_WHAT YOU NEED TO DO_
The answer should consist of each line from the data below that includes "minus".

━━ SUPPLIED INFORMATION

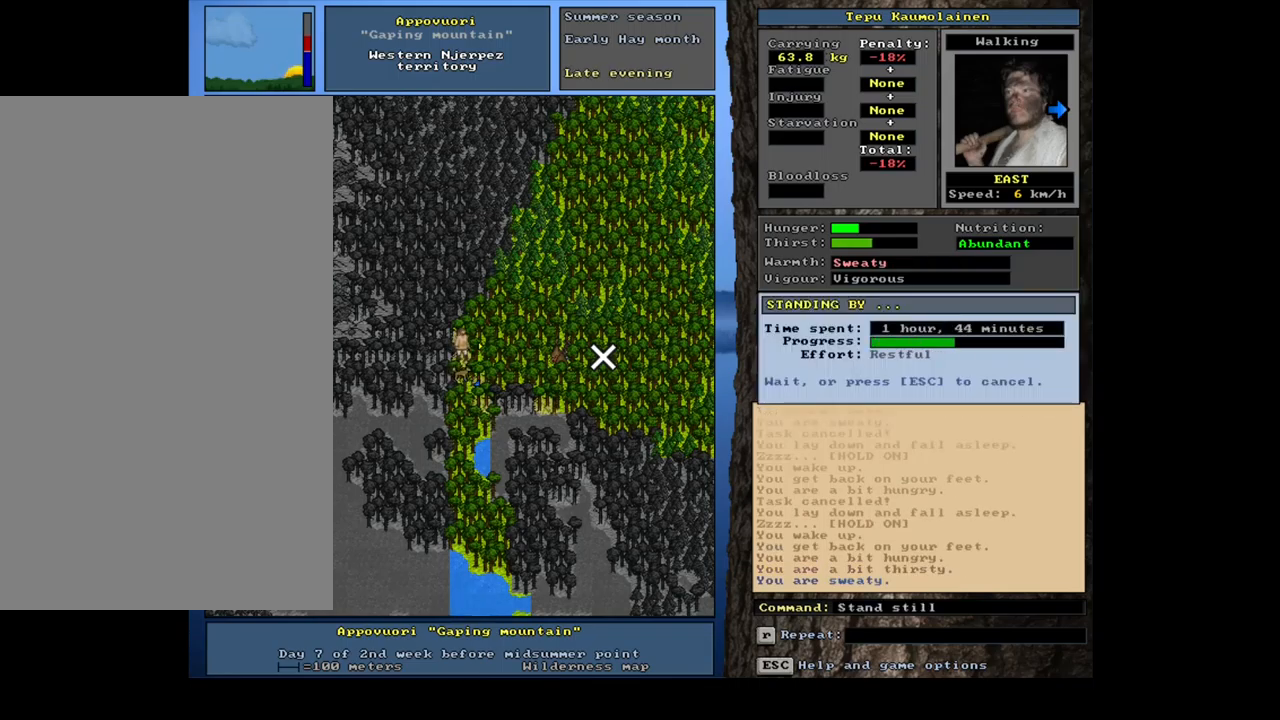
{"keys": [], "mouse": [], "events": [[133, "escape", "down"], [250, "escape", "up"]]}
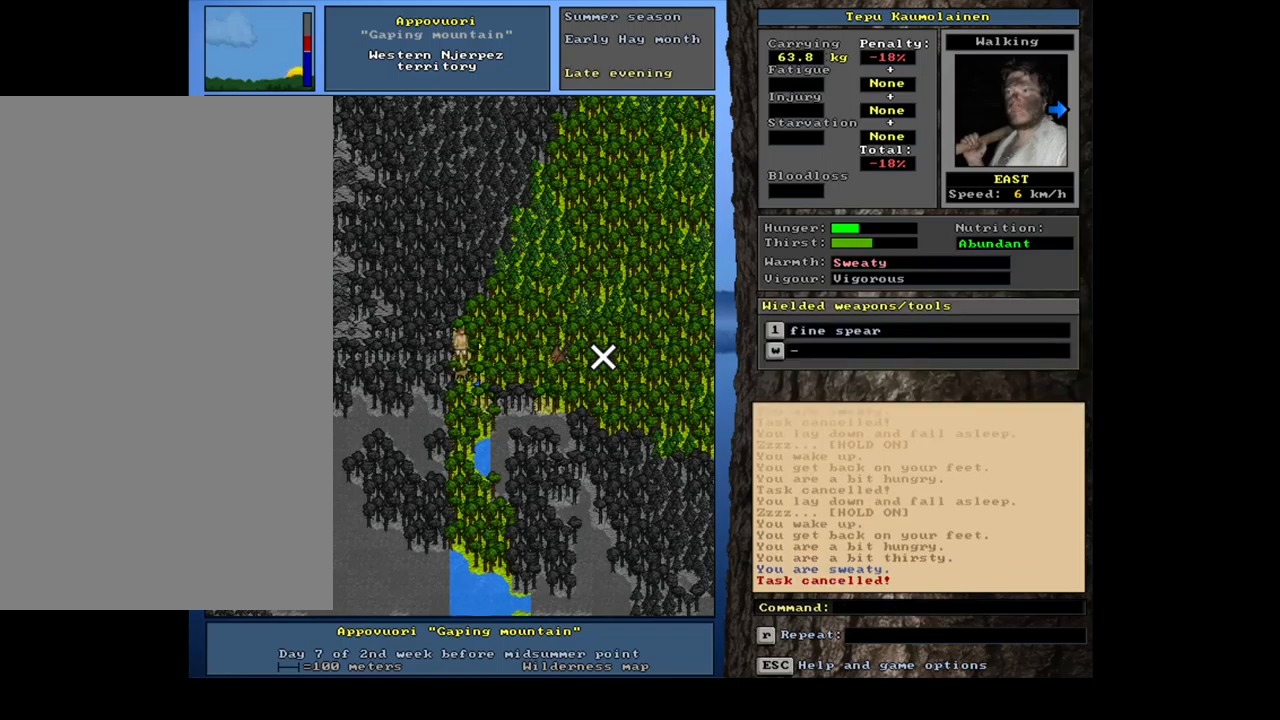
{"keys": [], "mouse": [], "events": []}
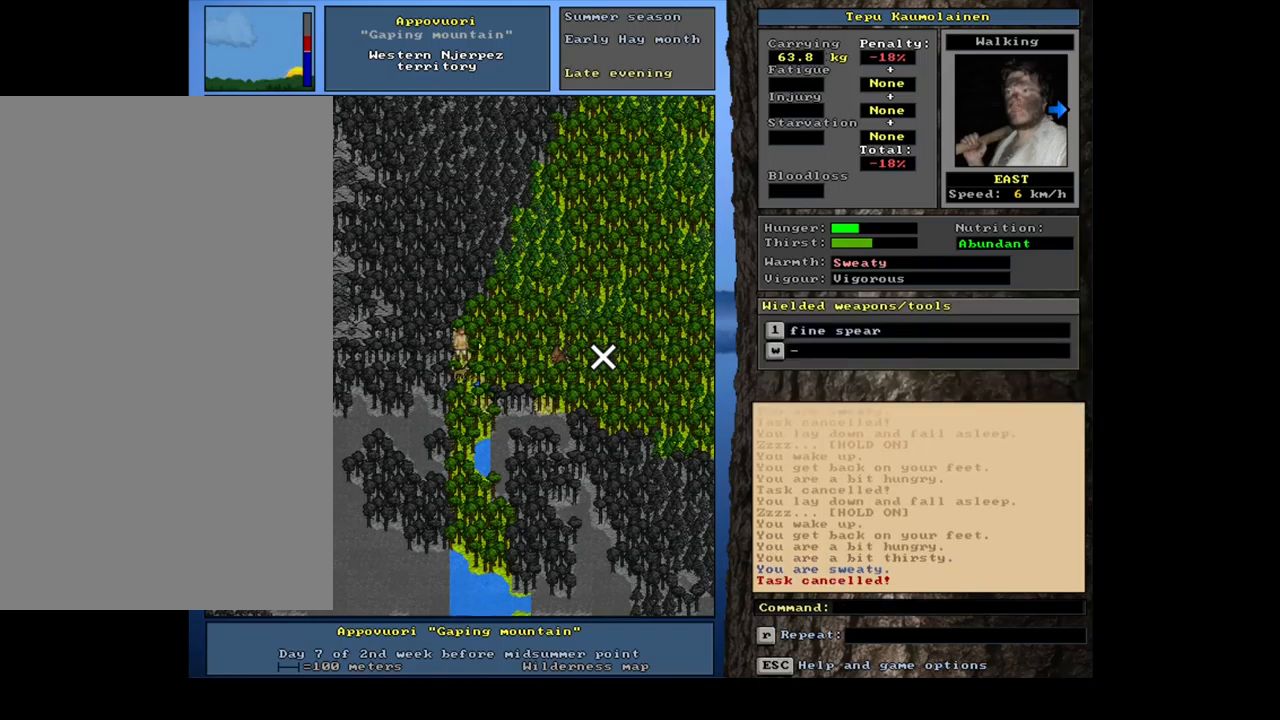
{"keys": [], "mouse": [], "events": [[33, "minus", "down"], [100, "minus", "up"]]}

━━━━
━━ SUPPLIED INFORMATION

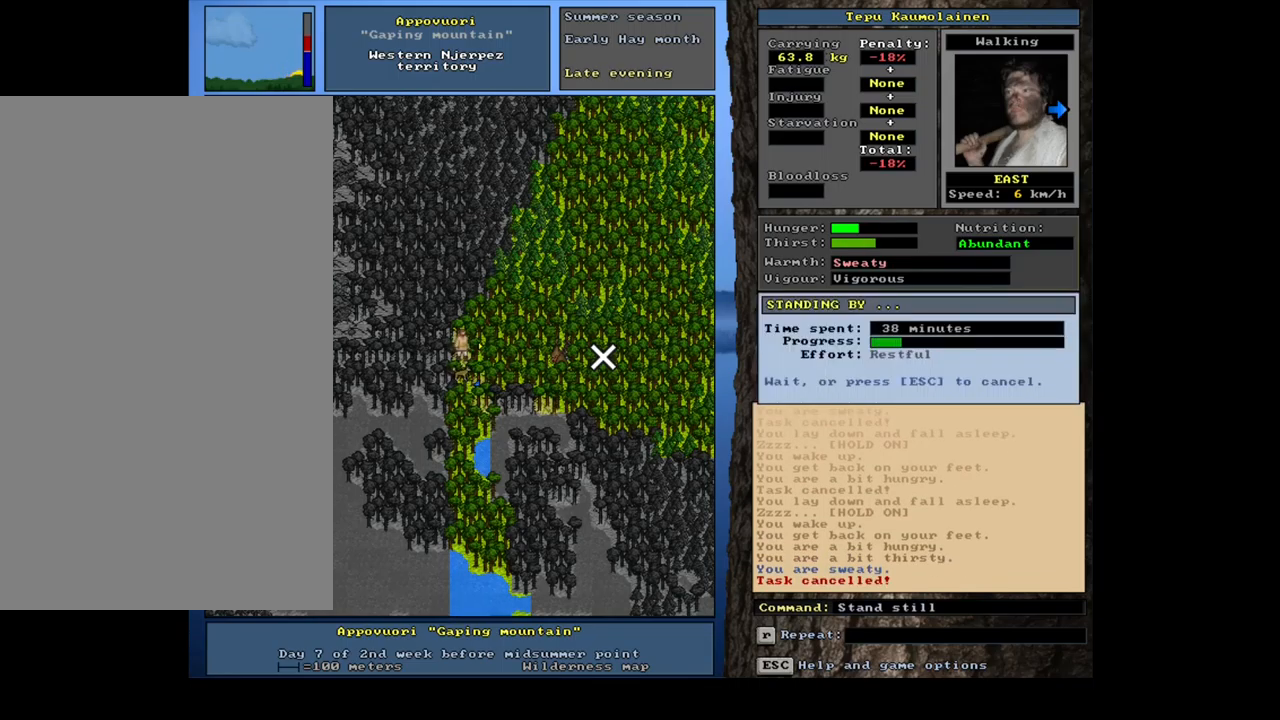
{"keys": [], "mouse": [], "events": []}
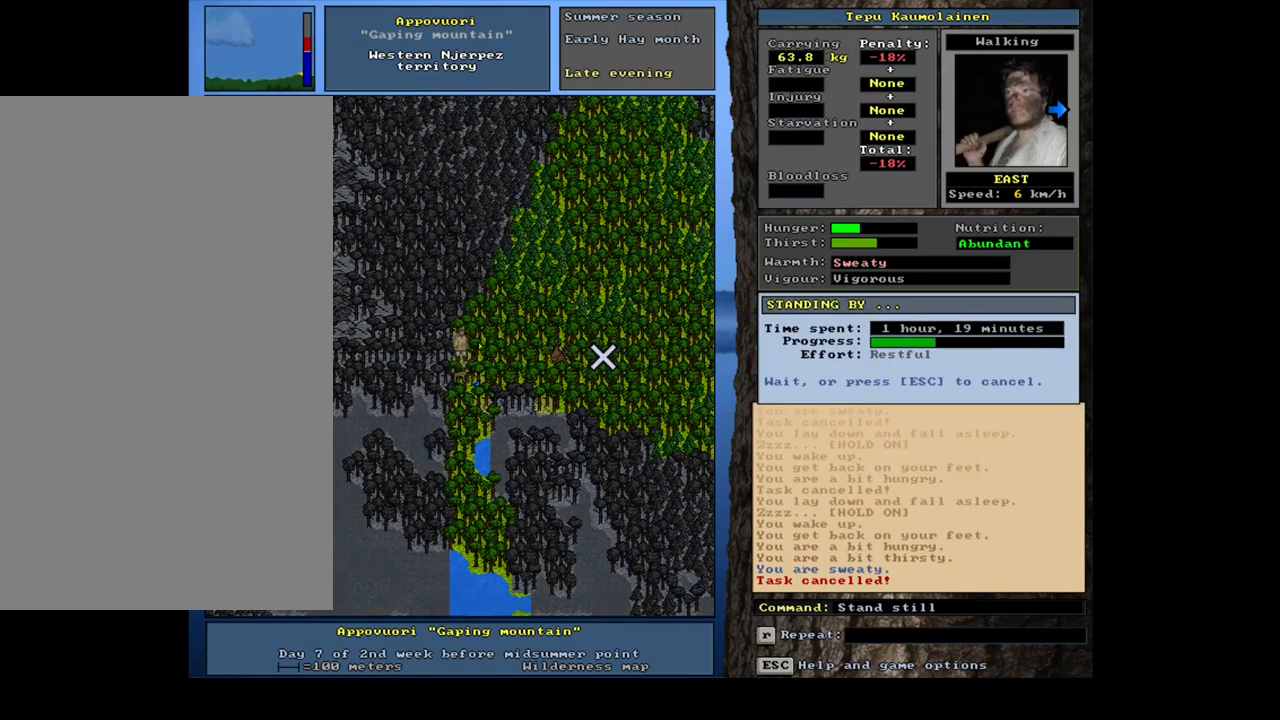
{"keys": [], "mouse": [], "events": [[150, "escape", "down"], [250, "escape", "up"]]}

━━━━
━━ SUPPLIED INFORMATION

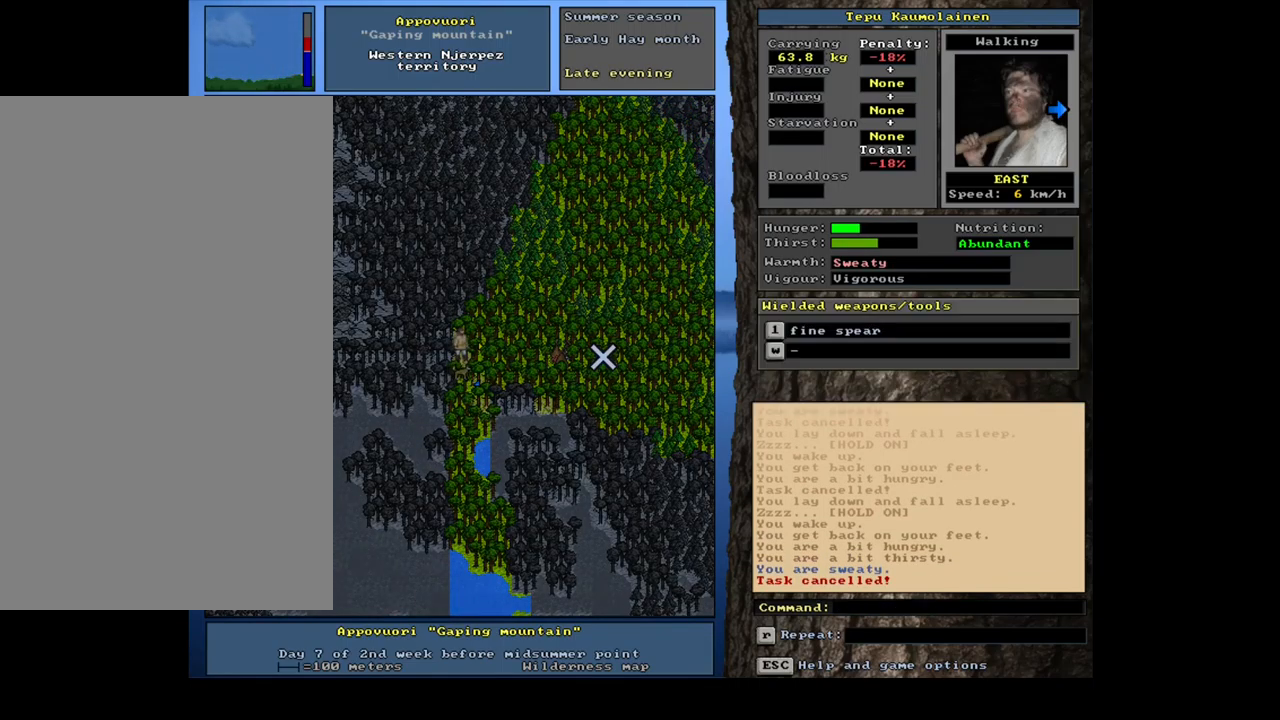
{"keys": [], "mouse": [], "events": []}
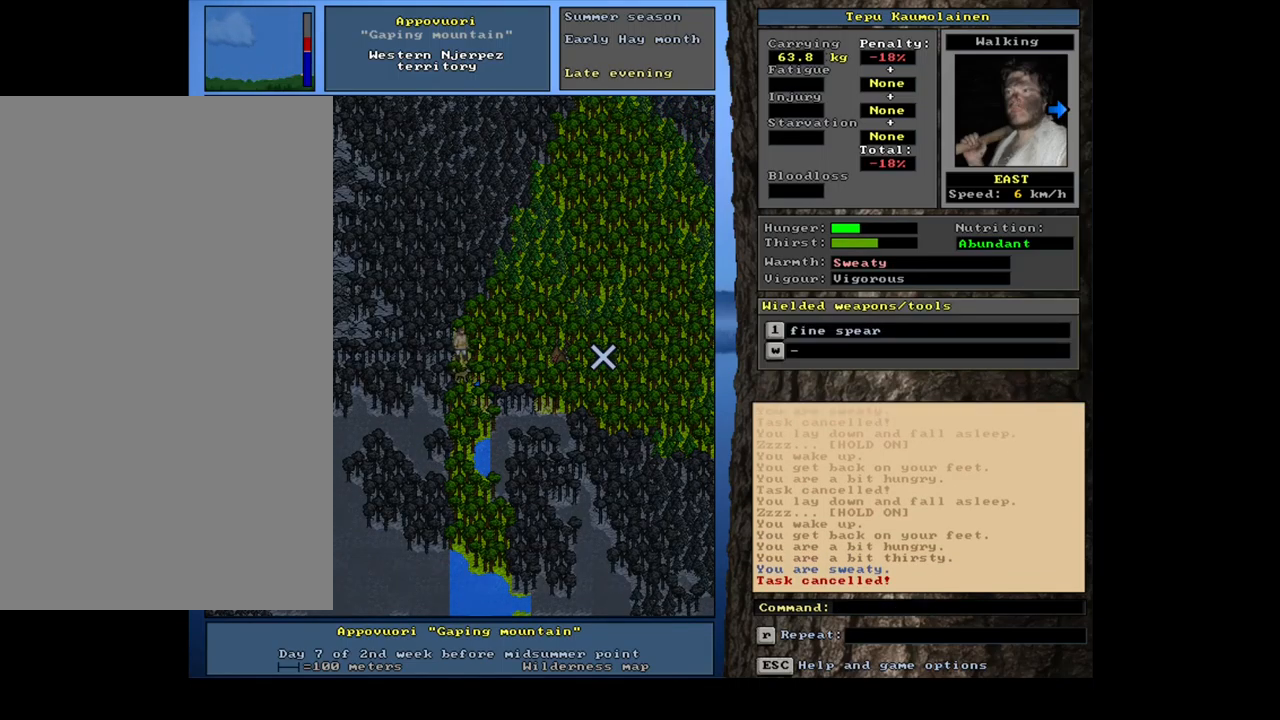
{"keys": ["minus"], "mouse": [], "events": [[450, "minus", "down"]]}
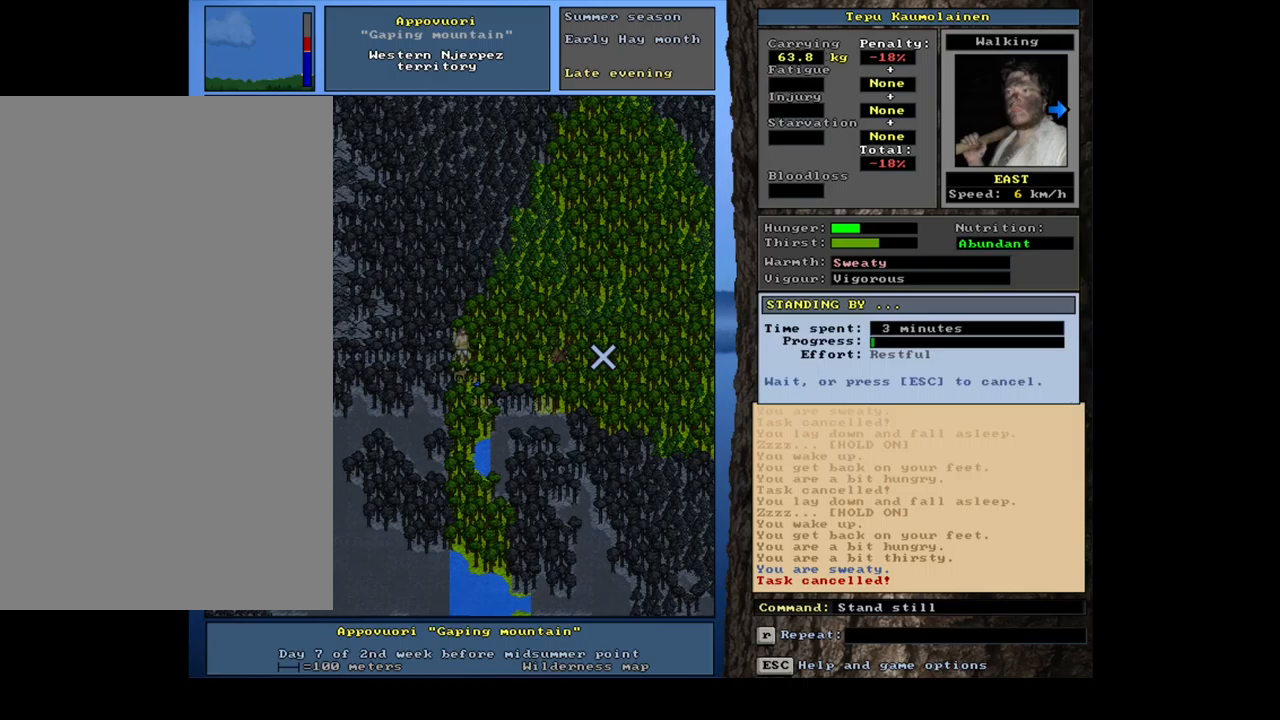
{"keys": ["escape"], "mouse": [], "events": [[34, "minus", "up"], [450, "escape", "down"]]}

━━━━

_ANSWER FOR THIS EXERCISE_
{"keys": [], "mouse": [], "events": [[33, "minus", "down"], [100, "minus", "up"]]}
{"keys": ["minus"], "mouse": [], "events": [[450, "minus", "down"]]}
{"keys": ["escape"], "mouse": [], "events": [[34, "minus", "up"], [450, "escape", "down"]]}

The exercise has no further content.